Since our modules start with digits (i.e. `01`, `02`) we cannot do the import as we'd normally do
```python 
from mypackage import myawesomemodule
```
Instead we need to do it like so:
```python
subset = importlib.import_module('.data.01_subset-data-GBP', 'src')
plotwines = importlib.import_module('.visualization.02_visualize-wines', 'src')
country_sub = importlib.import_module('.data.03_country-subset', 'src')
```

<div class='info'> Note that we need to make sure that the other subpackages are imported into the main package </div>

So in the `src/__init__.py` you need to add:
``` python
from . import data
from . import visualization
```

### TO DO:

How would you do to run the analysis from step 01 (process the data) to 03 subset for a country and plot the results?


Once you have done this and make sure you can run it from your shell and commit the changes to git.

Note you might need to run this from the shell like so 
```
python -m src.runall-wine-analysis
``` 


# Some additional notes

We have created a base structure for this project.
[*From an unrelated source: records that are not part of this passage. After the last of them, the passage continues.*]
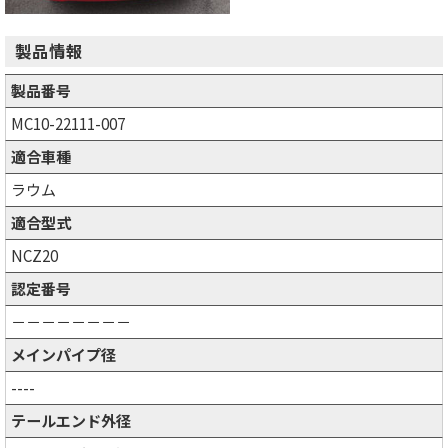
製品情報
製品番号
MC10-22111-007
適合車種
ラウム
適合型式
NCZ20
認定番号
－－－－－－－－
メインパイプ径
----
テールエンド外径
Thus you can leverage the use of such structure instead of running everything from the root folder. You'd need to adjust the paths bits in the `runall-wine-analysis.py` script.

Also note that in the data processing scripts the interim/final produced data sets are named by using today's date e.g.
```python
# Constructing the fname
today = datetime.datetime.today().strftime('%Y-%m-%d')
fname = f'data/interim/{today}-winemag_priceGBP.csv'
```

This is **only** to demonstrate the use of appropriate naming conventions, but might be problematic at the time of testing.